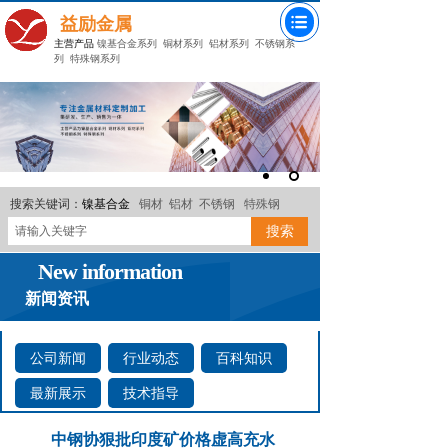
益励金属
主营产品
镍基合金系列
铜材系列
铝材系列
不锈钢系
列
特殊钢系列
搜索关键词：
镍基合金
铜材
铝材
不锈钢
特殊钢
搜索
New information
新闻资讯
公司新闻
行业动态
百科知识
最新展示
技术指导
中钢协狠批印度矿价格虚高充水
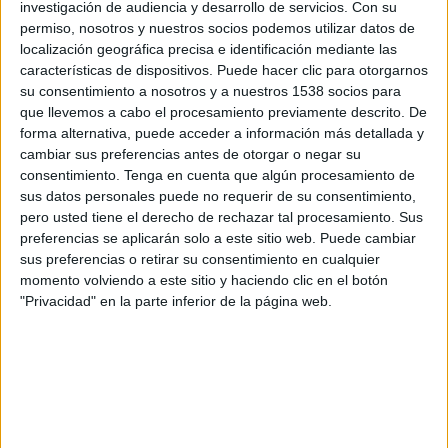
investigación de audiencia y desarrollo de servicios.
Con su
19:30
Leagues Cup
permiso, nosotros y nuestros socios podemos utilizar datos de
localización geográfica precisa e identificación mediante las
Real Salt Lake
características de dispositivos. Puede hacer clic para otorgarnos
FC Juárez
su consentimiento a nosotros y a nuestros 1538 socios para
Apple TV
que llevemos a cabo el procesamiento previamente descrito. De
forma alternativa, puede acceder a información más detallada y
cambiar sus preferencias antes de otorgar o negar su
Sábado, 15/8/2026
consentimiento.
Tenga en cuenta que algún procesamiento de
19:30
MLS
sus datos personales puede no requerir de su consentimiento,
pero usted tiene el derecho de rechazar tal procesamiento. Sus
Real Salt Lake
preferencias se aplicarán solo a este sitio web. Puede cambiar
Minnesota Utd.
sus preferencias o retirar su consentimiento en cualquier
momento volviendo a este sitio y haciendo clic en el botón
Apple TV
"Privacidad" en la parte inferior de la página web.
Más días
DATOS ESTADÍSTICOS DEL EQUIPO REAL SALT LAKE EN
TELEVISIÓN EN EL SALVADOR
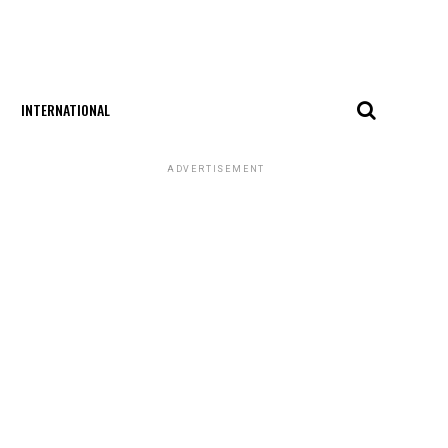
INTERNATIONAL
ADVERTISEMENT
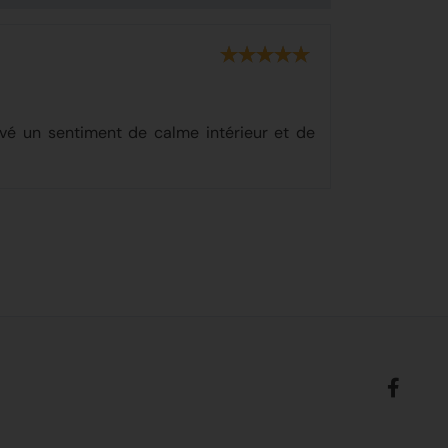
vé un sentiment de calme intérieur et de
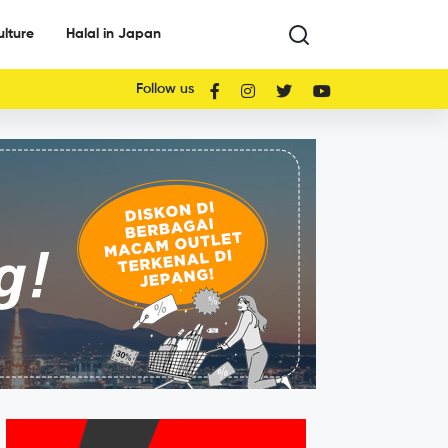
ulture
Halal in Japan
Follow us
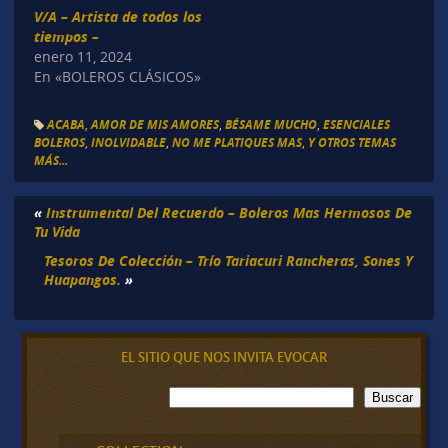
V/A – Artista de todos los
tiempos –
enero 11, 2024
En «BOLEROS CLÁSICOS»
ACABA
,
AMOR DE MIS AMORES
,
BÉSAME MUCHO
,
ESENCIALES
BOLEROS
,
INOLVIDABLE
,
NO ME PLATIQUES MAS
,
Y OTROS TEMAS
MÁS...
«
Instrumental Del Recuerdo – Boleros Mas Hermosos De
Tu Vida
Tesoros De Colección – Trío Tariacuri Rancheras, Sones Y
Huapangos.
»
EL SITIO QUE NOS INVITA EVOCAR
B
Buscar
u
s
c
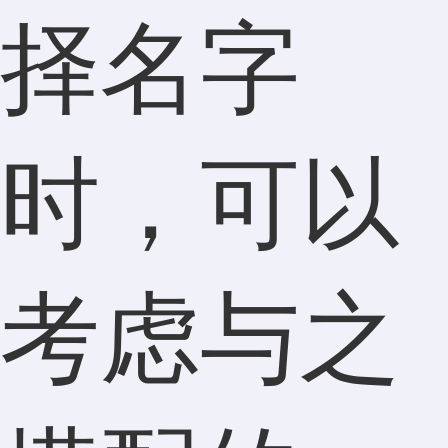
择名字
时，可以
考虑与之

▬▬▬▬▬▬▬▬▬▬

▸ Problem to solve:
Render each line of text read from the rows above as a Markdown table with the columns No. and Line, numbering the lines in order and skipping any blank ones. Leave the pictures out.

▸ Answer for this exercise:
| No. | Line |
|---|---|
| 1 | 益励金属 |
| 2 | 主营产品 |
| 3 | 镍基合金系列 |
| 4 | 铜材系列 |
| 5 | 铝材系列 |
| 6 | 不锈钢系 |
| 7 | 列 |
| 8 | 特殊钢系列 |
| 9 | 搜索关键词： |
| 10 | 镍基合金 |
| 11 | 铜材 |
| 12 | 铝材 |
| 13 | 不锈钢 |
| 14 | 特殊钢 |
| 15 | 搜索 |
| 16 | New information |
| 17 | 新闻资讯 |
| 18 | 公司新闻 |
| 19 | 行业动态 |
| 20 | 百科知识 |
| 21 | 最新展示 |
| 22 | 技术指导 |
| 23 | 中钢协狠批印度矿价格虚高充水 |
| 24 | investigación de audiencia y desarrollo de servicios. |
| 25 | Con su |
| 26 | 19:30 |
| 27 | Leagues Cup |
| 28 | permiso, nosotros y nuestros socios podemos utilizar datos de |
| 29 | localización geográfica precisa e identificación mediante las |
| 30 | Real Salt Lake |
| 31 | características de dispositivos. Puede hacer clic para otorgarnos |
| 32 | FC Juárez |
| 33 | su consentimiento a nosotros y a nuestros 1538 socios para |
| 34 | Apple TV |
| 35 | que llevemos a cabo el procesamiento previamente descrito. De |
| 36 | forma alternativa, puede acceder a información más detallada y |
| 37 | cambiar sus preferencias antes de otorgar o negar su |
| 38 | Sábado, 15/8/2026 |
| 39 | consentimiento. |
| 40 | Tenga en cuenta que algún procesamiento de |
| 41 | 19:30 |
| 42 | MLS |
| 43 | sus datos personales puede no requerir de su consentimiento, |
| 44 | pero usted tiene el derecho de rechazar tal procesamiento. Sus |
| 45 | Real Salt Lake |
| 46 | preferencias se aplicarán solo a este sitio web. Puede cambiar |
| 47 | Minnesota Utd. |
| 48 | sus preferencias o retirar su consentimiento en cualquier |
| 49 | momento volviendo a este sitio y haciendo clic en el botón |
| 50 | Apple TV |
| 51 | "Privacidad" en la parte inferior de la página web. |
| 52 | Más días |
| 53 | DATOS ESTADÍSTICOS DEL EQUIPO REAL SALT LAKE EN |
| 54 | TELEVISIÓN EN EL SALVADOR |
| 55 | INTERNATIONAL |
| 56 | ADVERTISEMENT |
| 57 | vé un sentiment de calme intérieur et de |
| 58 | ulture |
| 59 | Halal in Japan |
| 60 | Follow us |
| 61 | V/A – Artista de todos los |
| 62 | tiempos – |
| 63 | enero 11, 2024 |
| 64 | En «BOLEROS CLÁSICOS» |
| 65 | ACABA |
| 66 | , |
| 67 | AMOR DE MIS AMORES |
| 68 | , |
| 69 | BÉSAME MUCHO |
| 70 | , |
| 71 | ESENCIALES |
| 72 | BOLEROS |
| 73 | , |
| 74 | INOLVIDABLE |
| 75 | , |
| 76 | NO ME PLATIQUES MAS |
| 77 | , |
| 78 | Y OTROS TEMAS |
| 79 | MÁS... |
| 80 | « |
| 81 | Instrumental Del Recuerdo – Boleros Mas Hermosos De |
| 82 | Tu Vida |
| 83 | Tesoros De Colección – Trío Tariacuri Rancheras, Sones Y |
| 84 | Huapangos. |
| 85 | » |
| 86 | EL SITIO QUE NOS INVITA EVOCAR |
| 87 | B |
| 88 | Buscar |
| 89 | u |
| 90 | s |
| 91 | c |
| 92 | 择名字 |
| 93 | 时，可以 |
| 94 | 考虑与之 |